The mouse gogglers provide a more immersive and controlled environment than the classical rodent mazes, thus increasing the precision of studies on brain activity.
It uses off-the-shelf optical lenses, but it comprises a system of smartwatches. The system also supports mice to sense VR and keep records of brain activities, especially in the visual cortex and the hippocampus region.
Key Background:
Recently, scientists at Cornell University invented “MouseGoggles,” a VR system to help study brain activity in mice, which is intended to enhance neurodegenerative disease research and, more so, Alzheimer’s. Unlike classic rodent mazes used previously to investigate the behavior and neurology of creatures, MouseGoggles provide more immersive and controlled environments for responses in the brain.

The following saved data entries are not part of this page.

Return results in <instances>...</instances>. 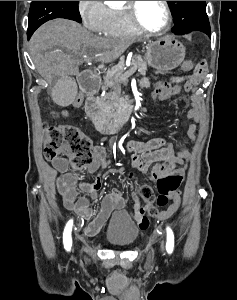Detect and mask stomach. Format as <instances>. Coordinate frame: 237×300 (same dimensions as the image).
I'll list each match as a JSON object with an SVG mask.
<instances>
[{
  "instance_id": "1",
  "label": "stomach",
  "mask_w": 237,
  "mask_h": 300,
  "mask_svg": "<svg viewBox=\"0 0 237 300\" xmlns=\"http://www.w3.org/2000/svg\"><path fill=\"white\" fill-rule=\"evenodd\" d=\"M185 55L186 49L182 43L173 37H162L154 43H149L144 59L157 71H172L183 63Z\"/></svg>"
}]
</instances>
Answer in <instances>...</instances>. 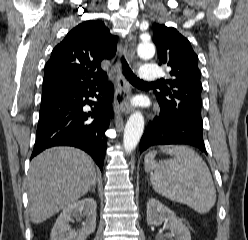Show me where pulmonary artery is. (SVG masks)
Wrapping results in <instances>:
<instances>
[{"label": "pulmonary artery", "mask_w": 248, "mask_h": 240, "mask_svg": "<svg viewBox=\"0 0 248 240\" xmlns=\"http://www.w3.org/2000/svg\"><path fill=\"white\" fill-rule=\"evenodd\" d=\"M161 70L155 64L143 65L139 71V78L144 82H154L160 77Z\"/></svg>", "instance_id": "pulmonary-artery-1"}]
</instances>
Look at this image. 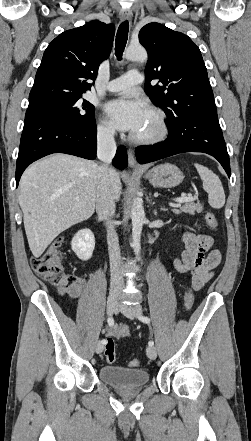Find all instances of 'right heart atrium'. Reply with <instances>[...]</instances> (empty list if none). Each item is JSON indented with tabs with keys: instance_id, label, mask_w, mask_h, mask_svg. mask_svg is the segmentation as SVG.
Returning a JSON list of instances; mask_svg holds the SVG:
<instances>
[{
	"instance_id": "d8ad5b80",
	"label": "right heart atrium",
	"mask_w": 251,
	"mask_h": 441,
	"mask_svg": "<svg viewBox=\"0 0 251 441\" xmlns=\"http://www.w3.org/2000/svg\"><path fill=\"white\" fill-rule=\"evenodd\" d=\"M97 133L102 139H111L114 135V130L108 122L101 120L97 126Z\"/></svg>"
}]
</instances>
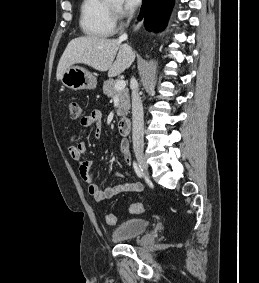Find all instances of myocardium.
Masks as SVG:
<instances>
[{
    "label": "myocardium",
    "instance_id": "obj_1",
    "mask_svg": "<svg viewBox=\"0 0 259 283\" xmlns=\"http://www.w3.org/2000/svg\"><path fill=\"white\" fill-rule=\"evenodd\" d=\"M113 12L117 11V8L115 6H112Z\"/></svg>",
    "mask_w": 259,
    "mask_h": 283
}]
</instances>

Chris Schaffer’s research group is especially dedicated to the identification of molecular and cellular bases for neurological diseases, and their pioneering work on the development of MouseGoggles was initiated ten years ago, scientists began to use projector systems in exposing mice to virtual environments; however, in these experimental arrangements, they used to face problems such as noises and lights. This disturbed correct data collection; therefore, for the optimal answer, they brought about the notion of creating more naturalistic virtual experience for the subjects.

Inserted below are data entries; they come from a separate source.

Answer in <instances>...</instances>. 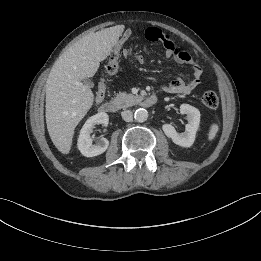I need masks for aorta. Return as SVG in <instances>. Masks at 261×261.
Masks as SVG:
<instances>
[{
  "label": "aorta",
  "mask_w": 261,
  "mask_h": 261,
  "mask_svg": "<svg viewBox=\"0 0 261 261\" xmlns=\"http://www.w3.org/2000/svg\"><path fill=\"white\" fill-rule=\"evenodd\" d=\"M134 119L137 122H144L148 119V112L144 108H139L134 113Z\"/></svg>",
  "instance_id": "762f6f07"
}]
</instances>
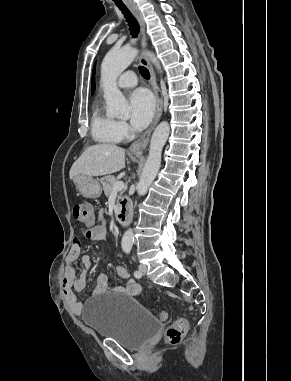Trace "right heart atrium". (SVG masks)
I'll return each instance as SVG.
<instances>
[{"instance_id":"obj_1","label":"right heart atrium","mask_w":291,"mask_h":381,"mask_svg":"<svg viewBox=\"0 0 291 381\" xmlns=\"http://www.w3.org/2000/svg\"><path fill=\"white\" fill-rule=\"evenodd\" d=\"M119 130L123 136H127L130 133V128L126 122L120 121L118 122Z\"/></svg>"}]
</instances>
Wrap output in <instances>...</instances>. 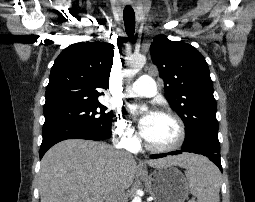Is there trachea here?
Here are the masks:
<instances>
[{
	"instance_id": "trachea-1",
	"label": "trachea",
	"mask_w": 255,
	"mask_h": 202,
	"mask_svg": "<svg viewBox=\"0 0 255 202\" xmlns=\"http://www.w3.org/2000/svg\"><path fill=\"white\" fill-rule=\"evenodd\" d=\"M125 30L129 37H133L135 32V13L132 8H125L123 11Z\"/></svg>"
}]
</instances>
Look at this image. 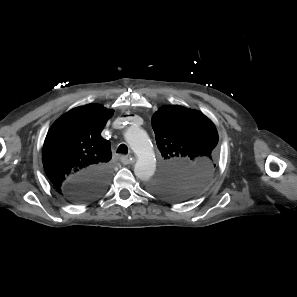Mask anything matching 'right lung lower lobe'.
I'll use <instances>...</instances> for the list:
<instances>
[{"label": "right lung lower lobe", "instance_id": "98d812e1", "mask_svg": "<svg viewBox=\"0 0 297 297\" xmlns=\"http://www.w3.org/2000/svg\"><path fill=\"white\" fill-rule=\"evenodd\" d=\"M108 167H99L73 176L63 190V195L72 202L82 203L99 196L109 182Z\"/></svg>", "mask_w": 297, "mask_h": 297}]
</instances>
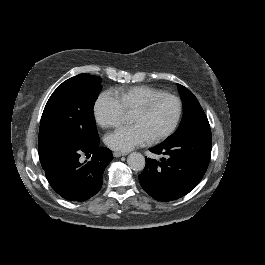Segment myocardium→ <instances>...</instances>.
I'll list each match as a JSON object with an SVG mask.
<instances>
[{
	"label": "myocardium",
	"instance_id": "myocardium-1",
	"mask_svg": "<svg viewBox=\"0 0 265 265\" xmlns=\"http://www.w3.org/2000/svg\"><path fill=\"white\" fill-rule=\"evenodd\" d=\"M160 98H168L173 100L176 103V114L175 117L172 121V123L166 128L164 129L162 132H160L158 135H156L155 137L151 138L150 140V144H156L159 143L160 141H162L163 139L167 138L168 136H170L174 130L176 129L181 116H182V110H183V104H182V100L169 92H158L150 97H148L135 111V113H144L146 112L151 106L152 104L160 99Z\"/></svg>",
	"mask_w": 265,
	"mask_h": 265
}]
</instances>
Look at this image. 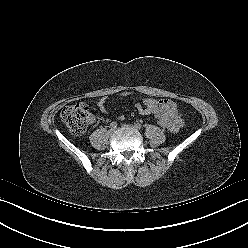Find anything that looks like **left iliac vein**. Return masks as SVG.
Wrapping results in <instances>:
<instances>
[{
  "label": "left iliac vein",
  "mask_w": 248,
  "mask_h": 248,
  "mask_svg": "<svg viewBox=\"0 0 248 248\" xmlns=\"http://www.w3.org/2000/svg\"><path fill=\"white\" fill-rule=\"evenodd\" d=\"M122 127H129V128L137 129L135 126L128 125V124H123Z\"/></svg>",
  "instance_id": "left-iliac-vein-1"
}]
</instances>
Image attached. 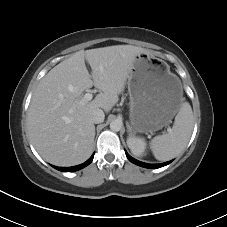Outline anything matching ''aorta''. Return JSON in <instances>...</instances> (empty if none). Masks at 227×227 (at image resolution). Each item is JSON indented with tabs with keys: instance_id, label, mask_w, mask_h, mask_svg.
I'll return each instance as SVG.
<instances>
[{
	"instance_id": "obj_1",
	"label": "aorta",
	"mask_w": 227,
	"mask_h": 227,
	"mask_svg": "<svg viewBox=\"0 0 227 227\" xmlns=\"http://www.w3.org/2000/svg\"><path fill=\"white\" fill-rule=\"evenodd\" d=\"M122 128V122L120 120H113L110 123V129L114 132L120 131Z\"/></svg>"
}]
</instances>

The postdoctoral researcher, Matthew Isaacson, assisted in the design of MouseGoggles by using standard smartwatch displays and optical lenses. The goggles were attached in a stationary position to avoid miniaturizing the headset into a wearable form, but the mouse walked on a treadmill. In this way, scientists could monitor the brain activity of the animal while it navigated the VR world. The system correctly recorded activity in the visual cortex and hippocampus, thus establishing the sharpness of the images projected onto the mouse’s retina and the recognition of the animal to its virtual surroundings.

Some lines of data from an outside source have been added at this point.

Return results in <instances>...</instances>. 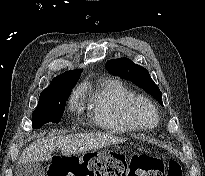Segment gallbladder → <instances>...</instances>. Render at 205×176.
Wrapping results in <instances>:
<instances>
[{"instance_id":"obj_1","label":"gallbladder","mask_w":205,"mask_h":176,"mask_svg":"<svg viewBox=\"0 0 205 176\" xmlns=\"http://www.w3.org/2000/svg\"><path fill=\"white\" fill-rule=\"evenodd\" d=\"M44 167L38 162L20 164L17 167L16 176H43Z\"/></svg>"}]
</instances>
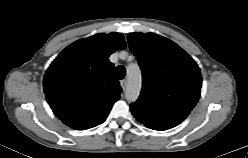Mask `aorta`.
<instances>
[{"label": "aorta", "mask_w": 248, "mask_h": 158, "mask_svg": "<svg viewBox=\"0 0 248 158\" xmlns=\"http://www.w3.org/2000/svg\"><path fill=\"white\" fill-rule=\"evenodd\" d=\"M142 86V76L138 65H131L127 68V86L125 97L129 102L138 99Z\"/></svg>", "instance_id": "762f6f07"}]
</instances>
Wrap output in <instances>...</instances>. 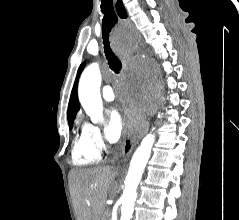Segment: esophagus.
Instances as JSON below:
<instances>
[{"mask_svg": "<svg viewBox=\"0 0 239 220\" xmlns=\"http://www.w3.org/2000/svg\"><path fill=\"white\" fill-rule=\"evenodd\" d=\"M114 3H115L116 10H117L119 17L122 19L127 18L128 12H127V10H125L122 0H114ZM131 56L138 57L139 51L132 53ZM142 125H143L142 131L139 134L132 135L130 132H128L125 142L122 146V152H121V161L122 162H125L130 157L138 140L143 136L144 133L147 132L148 126H149L148 120L144 119Z\"/></svg>", "mask_w": 239, "mask_h": 220, "instance_id": "esophagus-1", "label": "esophagus"}]
</instances>
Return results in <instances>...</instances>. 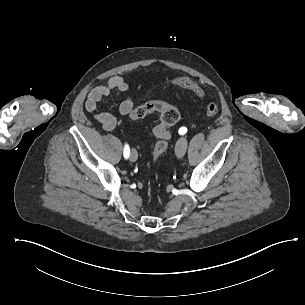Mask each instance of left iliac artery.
I'll return each mask as SVG.
<instances>
[{
    "mask_svg": "<svg viewBox=\"0 0 305 305\" xmlns=\"http://www.w3.org/2000/svg\"><path fill=\"white\" fill-rule=\"evenodd\" d=\"M187 132V128L186 127H181L180 129H179V133L180 134H185Z\"/></svg>",
    "mask_w": 305,
    "mask_h": 305,
    "instance_id": "obj_1",
    "label": "left iliac artery"
}]
</instances>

The group incorporated cameras on the goggles that could then monitor the responses of the mouse pupil for its upgrade. The feature, suggested during peer review, might even have great consequences for neuroscience studies. It distinguishes MouseGoggles from its peers. These stationary goggles open avenues for further development of, say a mobile version for the larger rodents like rats, and incorporation of extra senses such as the taste and smell to make it much more immersive, and they will significantly improve our understanding of brain functions and neurodegenerative diseases.